Work Text:
moira o’ deorain does not believe in God.
during the preparation for her confirmation they browse a book of saints, as a class. her teacher lists the common ones for girls and for boys, talks about their meaning and significance. she is told, again, about accepting the holy spirit, how important this step is in life as a follower of Christ. the final initiation into the fold.
“choosing a name is no simple matter,” her teacher says. “reach out to the saint you feel will guide you best, as when you take their name you take their protection into yourself, too. you may pray to them or to God for guidance as you begin your life as a mature member of the church.”
her best friend picks anastasia, laughs about how it reminds her of the singer. moira feels some jealousy at the ease which she plucks it from the book, the way it settles in among her other names.
nothing has fit for her yet. she prays, and gets no response.
a day before the deadline for choosing she picks st. jude. her friends find it funny, her mother finds it weird, and her teacher doesn’t have the time to talk her out of it. her aunt’s hand on her shoulder during the mass is tighter than it need be.
she doesn’t remember what her baptism was like, remembers the novelty of her first confession and communion outweighed any holiness a child could feel. here she is old enough to understand, old enough to take to heart the words drilled into her beforehand. she recites her lines perfectly; the bishop stumbles over her name. she feels no holy spirit, no growth nor acceptance, and when she cries and prays to the patron saint of lost causes, he leaves her in the dark.

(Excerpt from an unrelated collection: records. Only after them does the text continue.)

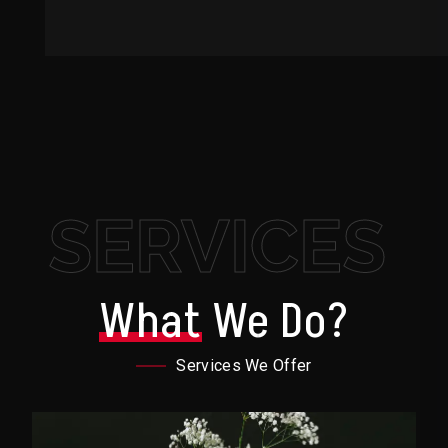
SERVICES
What
We Do?
Services We Offer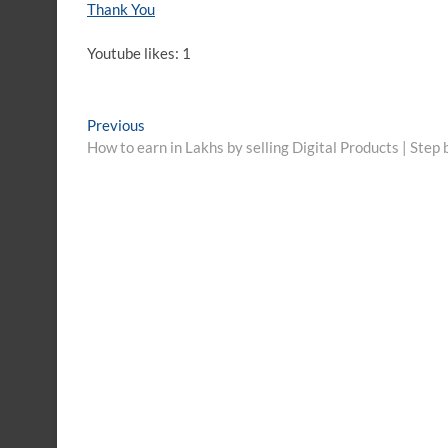
Thank You
Youtube likes: 1
Post
Previous
Previous
post:
How to earn in Lakhs by selling Digital Products | Step
navigation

she lost her faith at twelve years old, she will say. gained faith in science and never looked back. she slowly forgets the apostle’s creed, and the lord’s prayer.
--
moira does quizzes online to find what circle of hell she will be sent to, and keeps getting heresy. she turns off the power to the little red light with a cross in it her father reveres so much. she reads dawkins and hitchens and mocks her friends when they pray along at school. she smugly keeps her mouth shut when the teachers recite the morning prayers, and cuts out the cross stitched into her uniforms.
she is called into the headmistress’ office when her mother agrees to let her drop religion as a subject, and is asked: “how can someone so young lose their faith?”

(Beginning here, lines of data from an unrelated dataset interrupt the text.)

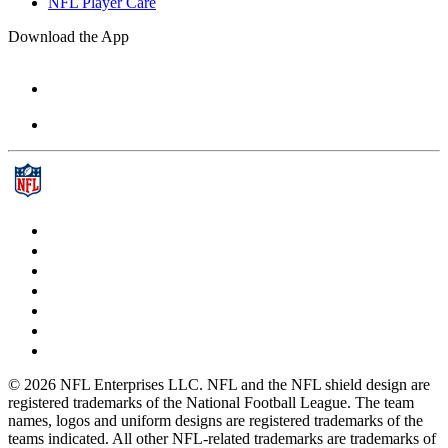
NFL Player Care
Download the App
© 2026 NFL Enterprises LLC. NFL and the NFL shield design are
registered trademarks of the National Football League. The team
names, logos and uniform designs are registered trademarks of the
teams indicated. All other NFL-related trademarks are trademarks of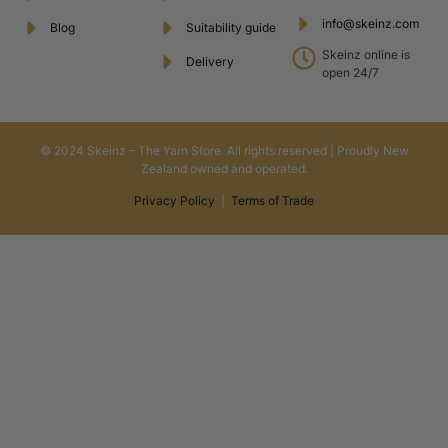
info@skeinz.com
Blog
Suitability guide
Skeinz online is
Delivery
open 24/7
© 2024 Skeinz – The Yarn Store. All rights reserved | Proudly New
Zealand owned and operated.
Privacy Policy
|
Terms of Trade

when religion is being taught, she sits apart from the other girls, although she is much too used to that. the teacher mentions humanism, and one of the other girls asks, “is that what moira is?” and they titter. she frowns and corrects them - she is an atheist. the girls don’t even hear her.
she passes a graveyard, and her hands burn.
--
she gets a degree in genetics at trinity college and thinks idly on the irony, if only to herself. her aunt gifts her a rosary for her 21st birthday, and she drops it in a box and leaves it in her childhood wardrobe when she leaves home. she studies medicine and puts her faith in science and observable truth, qualifies as a geneticist and writes increasingly risky papers on gene editing. her experiments become more wild; her peers become more enraged.

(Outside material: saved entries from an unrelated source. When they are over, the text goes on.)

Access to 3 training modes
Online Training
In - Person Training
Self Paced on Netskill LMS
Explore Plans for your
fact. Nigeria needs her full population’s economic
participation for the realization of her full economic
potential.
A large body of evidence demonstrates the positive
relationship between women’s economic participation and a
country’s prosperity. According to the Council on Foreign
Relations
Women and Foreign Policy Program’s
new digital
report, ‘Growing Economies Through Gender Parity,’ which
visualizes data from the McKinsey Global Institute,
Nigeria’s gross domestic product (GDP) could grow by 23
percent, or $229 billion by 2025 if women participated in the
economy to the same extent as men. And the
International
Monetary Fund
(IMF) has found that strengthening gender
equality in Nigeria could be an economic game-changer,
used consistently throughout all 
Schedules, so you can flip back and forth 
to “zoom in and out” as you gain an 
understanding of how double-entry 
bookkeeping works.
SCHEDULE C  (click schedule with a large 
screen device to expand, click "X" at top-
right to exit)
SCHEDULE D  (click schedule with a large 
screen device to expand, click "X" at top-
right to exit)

when she is cast out of her profession, gabriel reyes welcomes her into his.
“we can help each other,” he says. “not like you have much choice if you want to keep your research.”
she is sceptical. “apparently my research is unethical. i have received condemnation from your organization directly. why would you help me?”
reyes smiles. he wears a chain around his neck with a small silver cross and he gives up drinking for lent. “I don’t work for overwatch.”
--
moira doesn’t get on well with angela in the lab, but finds her fascinating outside of it. there is a divide between them she revels in, likes it when angela seems annoyed when moira flirts with her. likes it even more when it works and they find themselves in a closet somewhere on the swiss base, before a mission, hurriedly redressing to make it back to their stations in time.
angela never mentions faith, but she does mention God a lot in those closets.
when moira rests over her experiments, the way she folds her hands is like a prayer. when someone in angela’s care dies, and she hears, moira finds herself making the sign of the cross more often than she cares to admit.
there is some level of blasphemy to what she does. she tests on anyone willing, animals, herself. always so close to the secret of creation, but she settles for changing what she can. she changes bodies as she sees fit, allows them to become what they want instead of what God designed. when reyes asks her to make him a better soldier, she obliges and works tirelessly to give him a body he can mould for himself.
it fails, of course, as she is not divine. her creations are as flawed as she is, and God judges her unworthy. as overwatch breaks down, so does reyes.
she takes communion at his funeral, and flees switzerland for talon.
--
reaper keeps her at arms length, only ever approaching her when ordered to by doomfist. she, in turn, can only stabilize him, knowing there is no cure for her arrogance. she is nearly fifty and she takes an online quiz and gets sent to the seventh circle for violence against God.
when her mother dies, she gets the rosary in the mail. she keeps it in the bottom drawer of her desk in oasis, and it burns a hole there, asking her why she no longer prays to God for help. she uses jude as an alias when she needs to. there is a heaviness to it.
sometimes she will go home, back to dublin, and go to the church where her family used to pray, where she stood for communion and confirmation and where she lost her faith. the people will chat kindly to her, ask after her family and friends without truly knowing who she has become.
moira does not believe in God. but she carries with her the time that she did.